I had a close call in more ways than you, now. Some of those close calls were good news, and some of those close calls avoided really bad news by a minute of corrective actions. My point? If we slip rather than permanently fall, it’s always a second chance. Getting it right comes down to knowing genuinely what doesn’t work and doing always what genuinely does work.
The secret of that carpenter and preacher from the plains of Galilee:”As you believe, so shall you become”, he intimated. What did he mean by that. Could he have meant a lifetime of cause, effect and getting the genuine and logical measure of your efforts and persistence however they may be? Honestly, I understand he meant that in the deepest levels when he preached online. If life surpasses us, it is genuinely because we let it, if we win, we caused that too in the sense of knowing where we neglected and doing it again in the right way later.

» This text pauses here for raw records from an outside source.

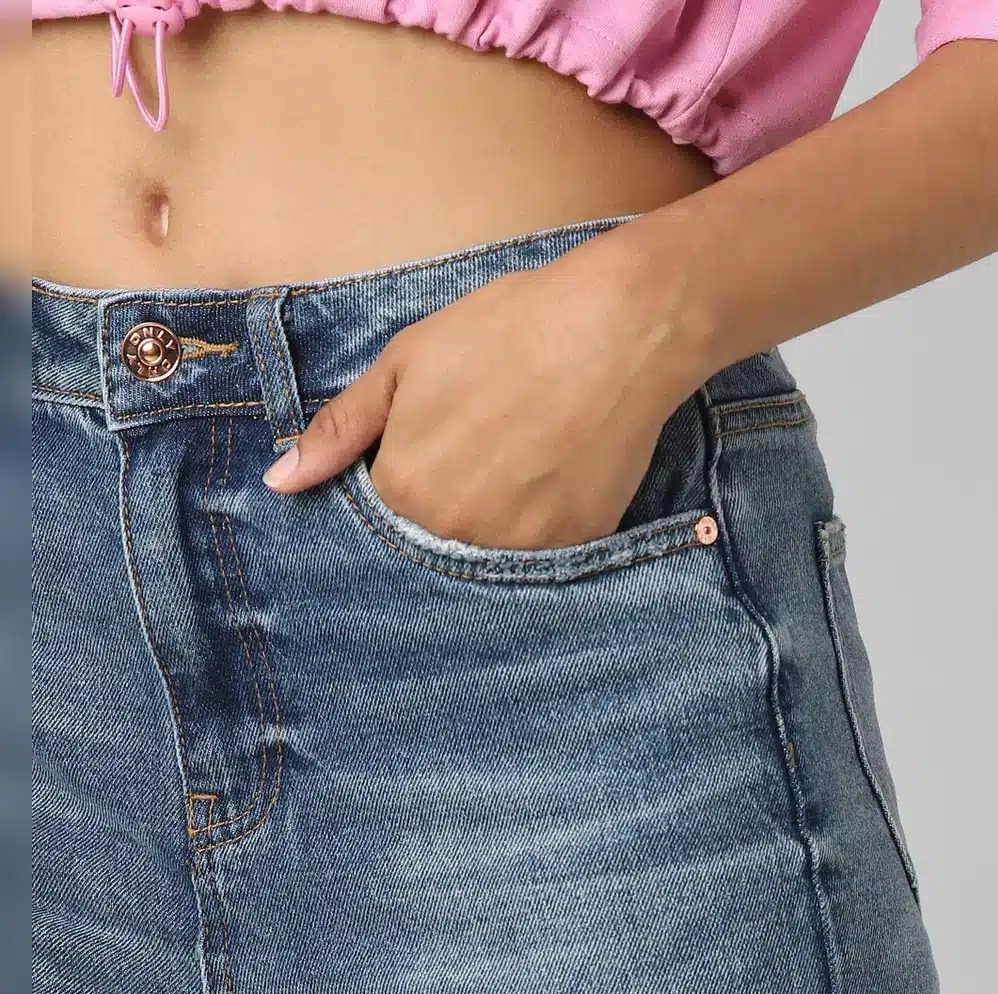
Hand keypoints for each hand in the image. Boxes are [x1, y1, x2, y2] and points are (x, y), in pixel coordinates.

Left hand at [261, 227, 696, 550]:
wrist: (614, 329)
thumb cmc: (504, 332)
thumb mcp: (404, 365)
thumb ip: (341, 430)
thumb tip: (280, 483)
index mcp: (403, 489)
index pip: (379, 518)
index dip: (404, 481)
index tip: (434, 447)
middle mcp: (453, 534)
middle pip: (432, 542)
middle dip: (446, 506)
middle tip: (485, 449)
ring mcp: (516, 549)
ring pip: (486, 555)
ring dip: (493, 520)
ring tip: (521, 458)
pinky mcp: (574, 550)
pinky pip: (540, 557)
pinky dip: (540, 526)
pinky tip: (555, 474)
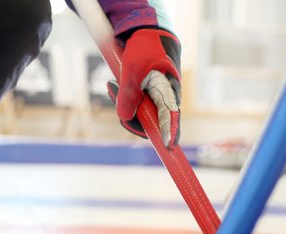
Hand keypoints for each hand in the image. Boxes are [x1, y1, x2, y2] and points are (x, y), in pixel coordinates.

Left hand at [110, 28, 181, 146]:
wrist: (148, 34)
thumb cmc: (144, 50)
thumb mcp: (132, 70)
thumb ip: (128, 94)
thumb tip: (125, 117)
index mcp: (169, 91)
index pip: (171, 117)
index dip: (169, 133)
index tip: (168, 146)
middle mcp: (166, 100)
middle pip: (151, 123)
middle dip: (129, 117)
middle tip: (114, 88)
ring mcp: (158, 101)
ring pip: (140, 116)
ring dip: (124, 106)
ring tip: (113, 84)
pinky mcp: (149, 99)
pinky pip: (135, 108)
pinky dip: (124, 101)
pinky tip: (114, 85)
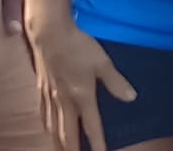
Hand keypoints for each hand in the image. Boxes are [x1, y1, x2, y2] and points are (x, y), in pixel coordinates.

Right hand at [27, 22, 135, 150]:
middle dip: (73, 149)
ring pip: (52, 127)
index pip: (91, 126)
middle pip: (67, 133)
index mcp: (82, 96)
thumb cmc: (79, 46)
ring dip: (58, 141)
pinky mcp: (40, 90)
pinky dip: (46, 126)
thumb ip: (116, 83)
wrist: (49, 34)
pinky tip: (48, 128)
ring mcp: (49, 97)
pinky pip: (43, 115)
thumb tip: (132, 98)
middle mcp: (64, 101)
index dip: (98, 142)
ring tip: (62, 150)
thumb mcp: (103, 63)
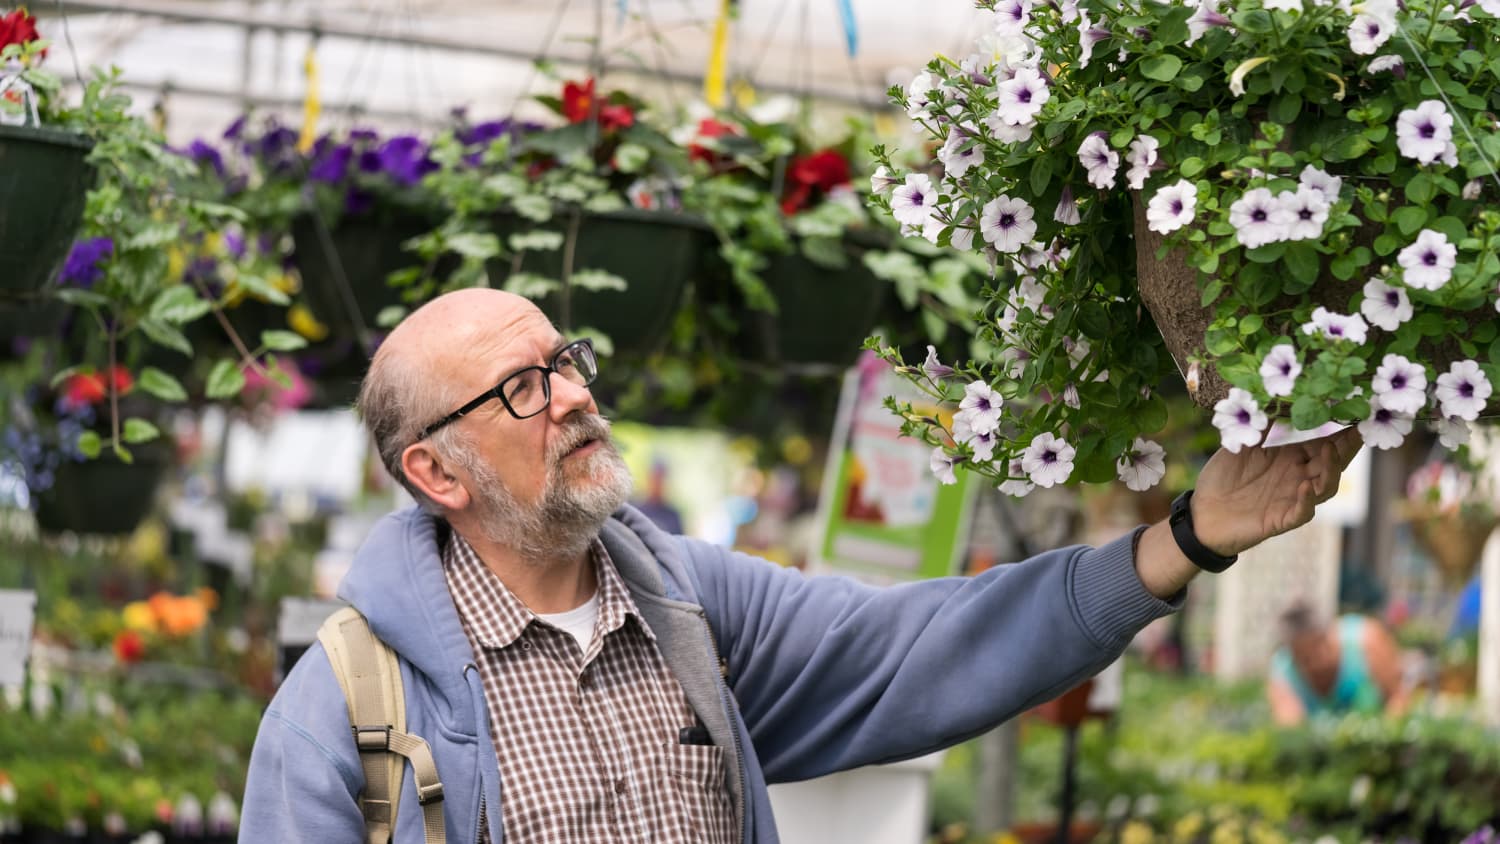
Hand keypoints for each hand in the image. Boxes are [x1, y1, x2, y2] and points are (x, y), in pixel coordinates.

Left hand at [1190, 426, 1363, 555]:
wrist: (1202, 514)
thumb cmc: (1223, 479)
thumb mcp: (1240, 446)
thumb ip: (1260, 426)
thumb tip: (1273, 397)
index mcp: (1291, 458)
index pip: (1324, 443)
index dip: (1342, 431)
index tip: (1359, 412)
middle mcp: (1297, 477)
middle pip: (1333, 462)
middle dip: (1347, 446)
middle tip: (1360, 428)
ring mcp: (1291, 499)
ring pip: (1325, 487)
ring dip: (1331, 470)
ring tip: (1329, 450)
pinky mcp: (1280, 519)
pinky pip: (1301, 512)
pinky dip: (1306, 501)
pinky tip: (1304, 486)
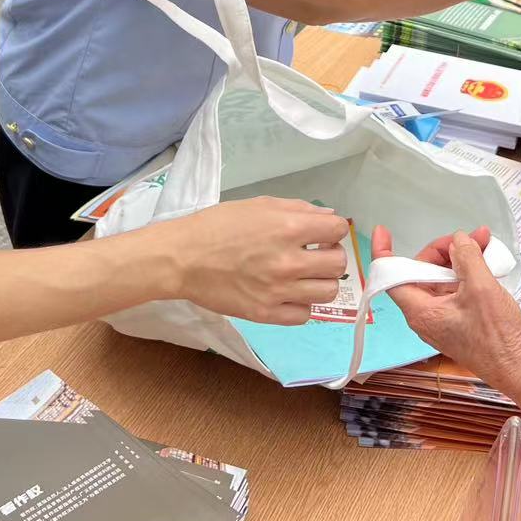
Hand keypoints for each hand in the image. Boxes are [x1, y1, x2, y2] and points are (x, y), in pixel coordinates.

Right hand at [159, 197, 350, 324]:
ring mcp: (279, 291)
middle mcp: (289, 261)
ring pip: (328, 293)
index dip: (334, 230)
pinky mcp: (266, 314)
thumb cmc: (218, 225)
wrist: (182, 258)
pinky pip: (304, 315)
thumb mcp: (259, 205)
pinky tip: (288, 294)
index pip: (338, 229)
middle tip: (315, 255)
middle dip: (331, 256)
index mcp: (288, 227)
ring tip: (304, 277)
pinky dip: (301, 305)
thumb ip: (298, 209)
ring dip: (321, 282)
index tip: (323, 234)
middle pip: (338, 264)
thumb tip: (329, 218)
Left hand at [371, 226, 520, 391]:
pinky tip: (488, 262)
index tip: (383, 231)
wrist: (519, 368)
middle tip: (471, 238)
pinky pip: (456, 289)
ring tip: (485, 244)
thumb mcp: (481, 289)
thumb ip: (466, 258)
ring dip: (461, 258)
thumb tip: (458, 240)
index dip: (385, 252)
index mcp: (421, 311)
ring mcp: (444, 318)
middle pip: (422, 271)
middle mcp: (427, 315)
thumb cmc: (497, 336)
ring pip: (442, 278)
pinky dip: (468, 273)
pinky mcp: (459, 319)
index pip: (392, 278)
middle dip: (444, 250)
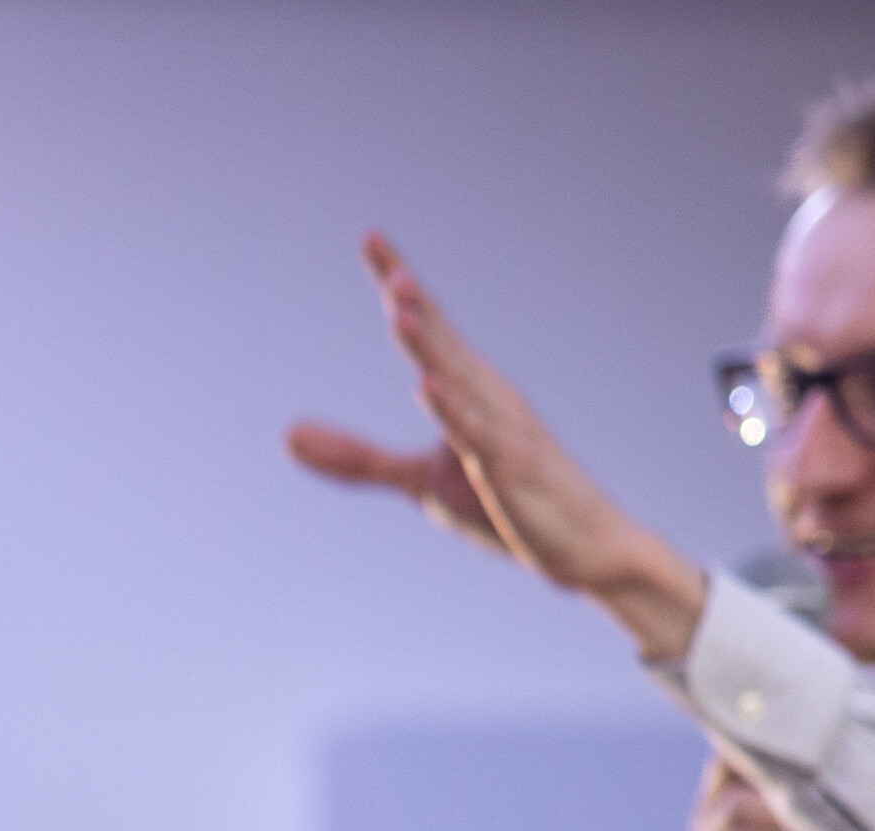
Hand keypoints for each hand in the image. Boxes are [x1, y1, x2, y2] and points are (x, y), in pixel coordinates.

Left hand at [288, 234, 707, 661]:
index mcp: (469, 390)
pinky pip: (477, 438)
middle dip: (413, 301)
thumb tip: (286, 436)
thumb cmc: (506, 508)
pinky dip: (453, 412)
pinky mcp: (510, 472)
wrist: (588, 548)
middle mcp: (488, 397)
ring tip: (397, 308)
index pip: (430, 329)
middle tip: (383, 262)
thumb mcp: (421, 483)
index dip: (400, 284)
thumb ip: (357, 459)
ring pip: (458, 380)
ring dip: (429, 345)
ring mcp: (501, 432)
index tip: (371, 239)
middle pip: (443, 340)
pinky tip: (427, 387)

Indeed, reality comes down to adjustment rather than perfection on the first attempt. If we always got it right all of the time, we would have nothing to earn, do or live. Even God is smart enough to make it interesting for God, and existence is an obstacle course of intriguing games anyway. Earned winning always feels good, but cheated or unearned sure things mostly feel like something is missing. That is the difference that makes the difference. When I think of training and winning for what I actually want, I really love the process in addition to the result and it has to be that way in case you really want something to mean everything to you in a fantastic way.
I recall this old film called”Click” about a man played by actor Adam Sandler that used a remote control to skip the”bad parts” of his lifetime only to finally discover that he missed his entire life. Although it seemed like a”dumb, little metaphor” of a movie, I get the message today. For things to mean anything to us, we have to love the process as well as the outcome. I get it, and I hope you do too.
I may use the quote “We all love to win, but who love to train?” a lot coined by Mark Spitz of the 1972 Olympic Games in Munich. But, face it, to achieve everything, you must love the process in addition to the results.
Now, I do not mean strive overtly for perfection, but I do mean perfection stems from enjoying the process as well as enjoying the end achievements from the process too, and doing what you love to do always,”warts”, challenges, and all, in addition to the enjoyable points.